Managers often fail to bring about performance improvement because there are so many ways to fail. The organization may not have the right skills. The right people may not be in the right places. Change leaders may underestimate the importance of incentives, of communication, of monitoring progress.

But the fundamental reason for failure is that people in an organization are often unaware of the need for performance-improving change and therefore prefer their accustomed ways of doing things. Some may actually work to undermine the leader's efforts.

Despite the obstacles, at least one group of managers succeeds regularly at bringing about performance improvement. They don't win every time, by any means—in fact, according to one estimate they fail to recoup their initial investment close to 40 percent of the time. But they win often enough, and big enough, to earn considerable returns for their investors. We're referring, of course, to the managers employed by private equity (PE) firms.

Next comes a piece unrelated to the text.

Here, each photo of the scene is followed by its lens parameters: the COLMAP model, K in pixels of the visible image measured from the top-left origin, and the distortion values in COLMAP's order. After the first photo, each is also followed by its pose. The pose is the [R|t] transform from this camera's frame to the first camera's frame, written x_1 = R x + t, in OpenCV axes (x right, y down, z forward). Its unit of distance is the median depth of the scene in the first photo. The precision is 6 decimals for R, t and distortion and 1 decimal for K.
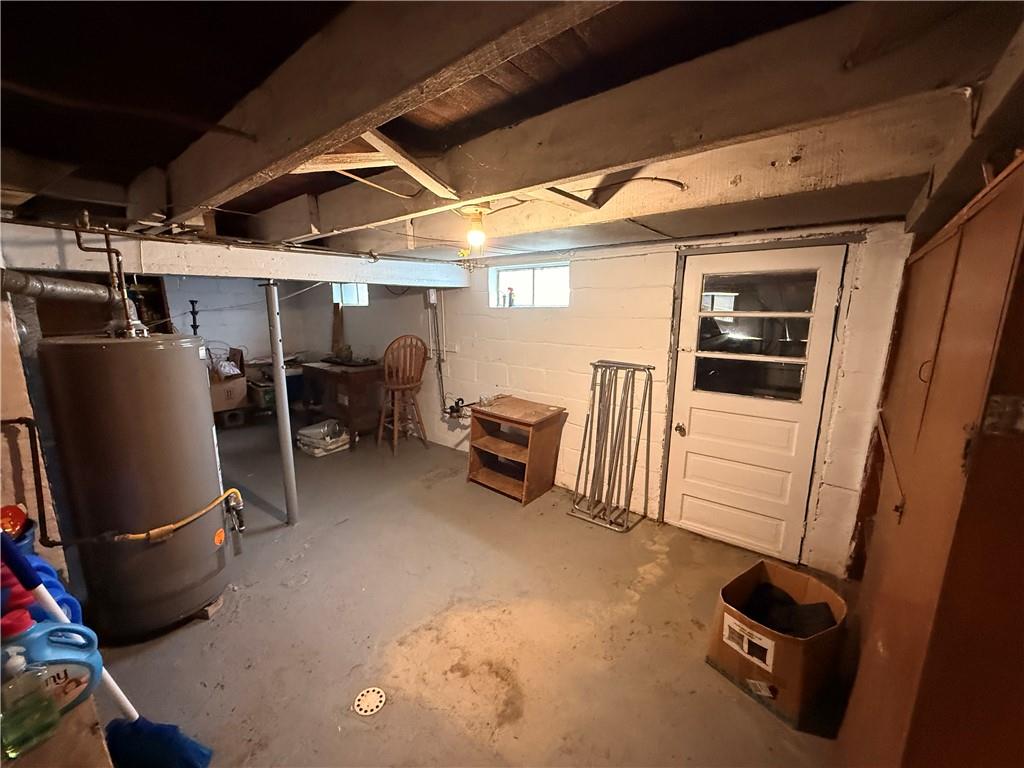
lens RADIAL K [[408.6, 0, 510.6], [0, 408.6, 383.6], [0, 0, 1]] dist [0.000563, 0.000263]
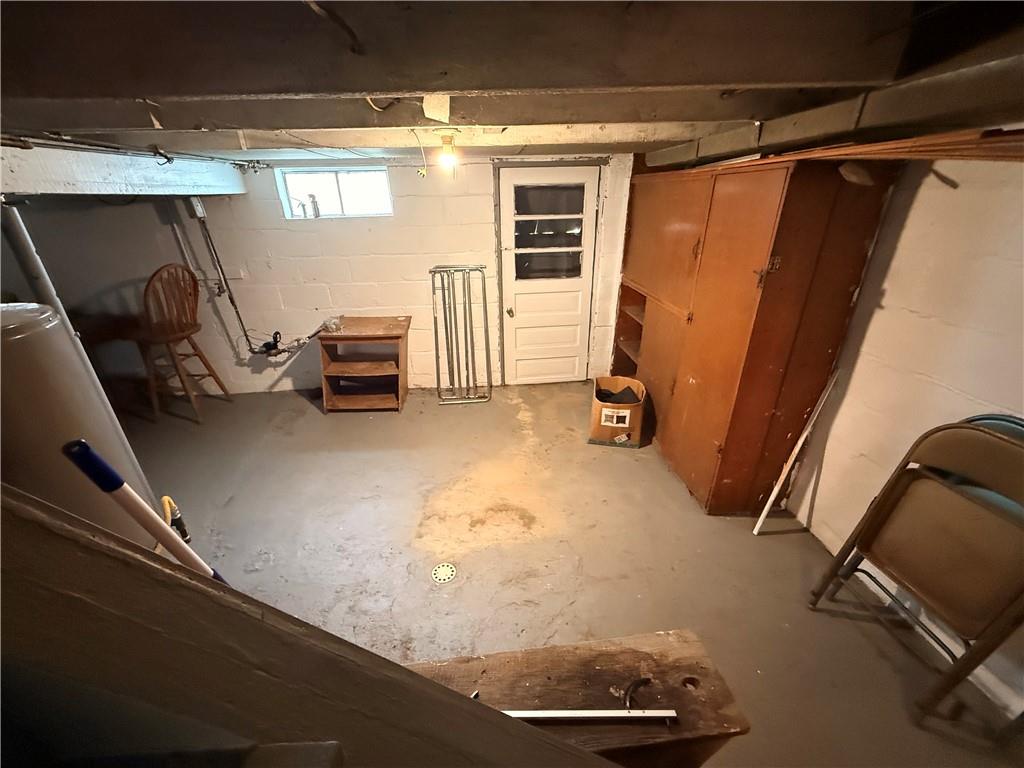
lens RADIAL K [[408.6, 0, 510.6], [0, 408.6, 384.7], [0, 0, 1]] dist [0.000563, 0.000263]
pose [[0.719821, -0.306219, 0.622967, -0.461550], [0.149252, 0.944725, 0.291922, -0.050288], [-0.677924, -0.117153, 0.725737, 0.023010]]
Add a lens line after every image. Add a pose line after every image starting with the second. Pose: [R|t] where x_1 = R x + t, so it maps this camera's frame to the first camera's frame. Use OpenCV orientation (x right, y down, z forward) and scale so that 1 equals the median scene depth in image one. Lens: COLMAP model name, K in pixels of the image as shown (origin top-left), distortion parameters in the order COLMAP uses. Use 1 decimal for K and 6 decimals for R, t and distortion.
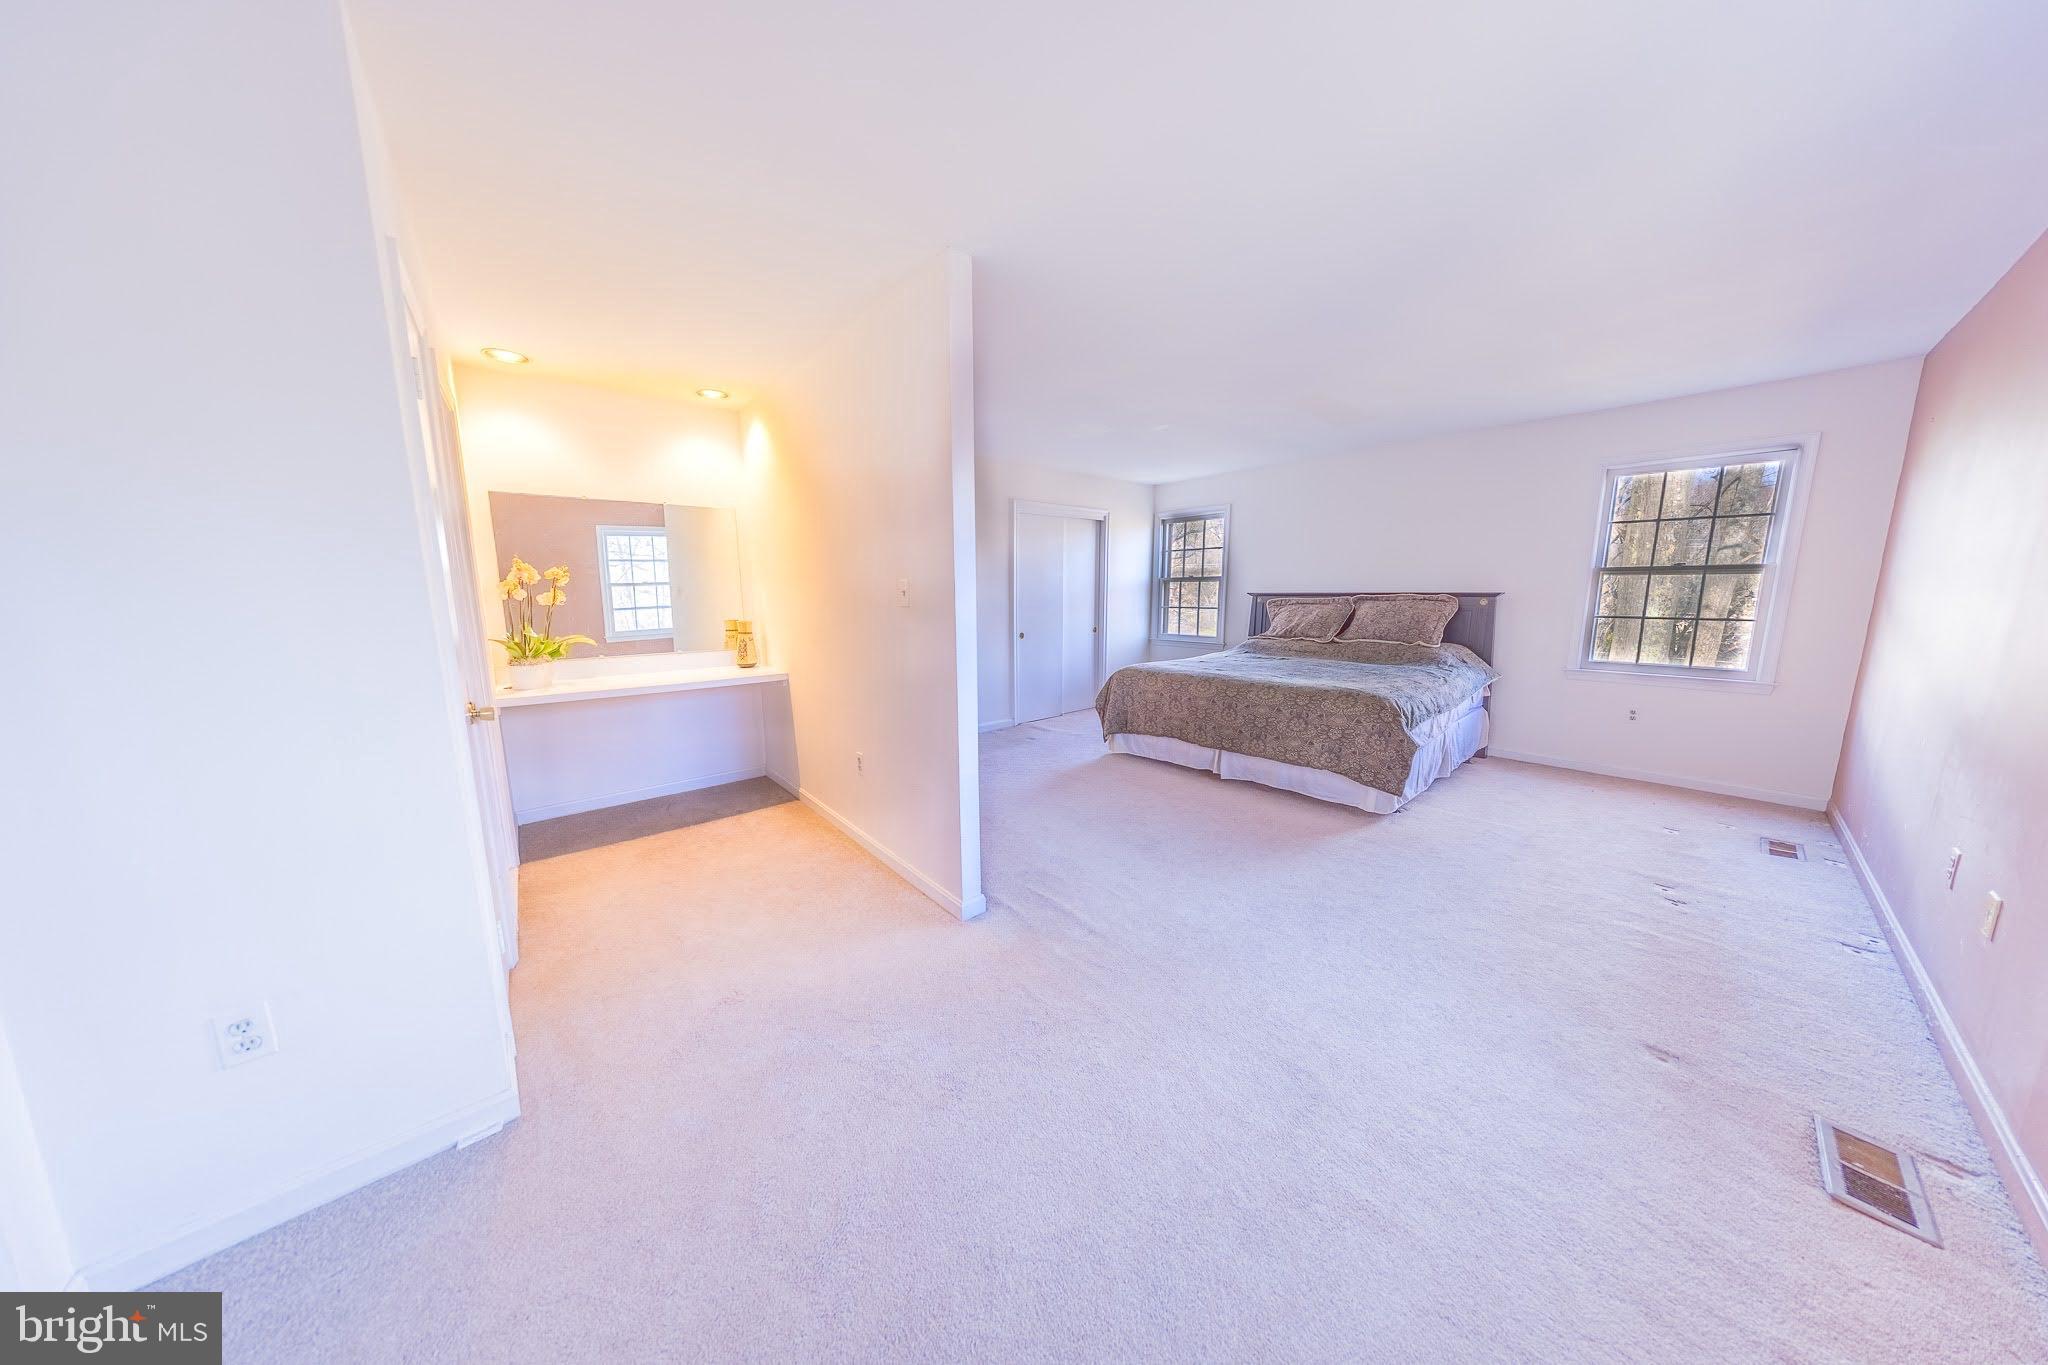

How can you take a page from the private-equity book and lead change successfully? How can you move as rapidly as possible from your point of departure to your point of arrival? How can you carry out the plan you have devised, ensuring that it unfolds the way it is supposed to—or at least as much as possible, given the likelihood that unforeseen events will affect it? It won't happen by itself.

At Bain we like to say that successful managers "plot" change. It turns out that PLOTTM is a useful acronym for the steps involved. In keeping with our principle of process simplicity, there are only four central categories. And mastering each of these and you will increase your odds of successfully navigating the road to results.

Learn about PLOT change on Bain.com

Implications for the general manager:

  • Plan: be sure you have defined your points of arrival and departure, build consensus around both, and reinforce the few critical initiatives that will get you from one to the other during your tenure.
  • Lead: inspire the troops, align the leadership around the critical imperatives, and build a culture that supports change.
  • Operate: drive initiatives and quick wins and celebrate successes. Hold people rigorously accountable, and put explicit cues in place to reinforce your message. Put incentives in place that reinforce your key imperatives and richly reward performance.
  • Track: measure your performance with dashboards, and act on the results—bank your successes, trigger your contingency plans when necessary, and raise the bar if you achieve your point of arrival.
  • Prepare the handoff to your successor. A forward point of arrival that conforms to these four laws and is realistic, compelling, and motivational may be the most important legacy you leave.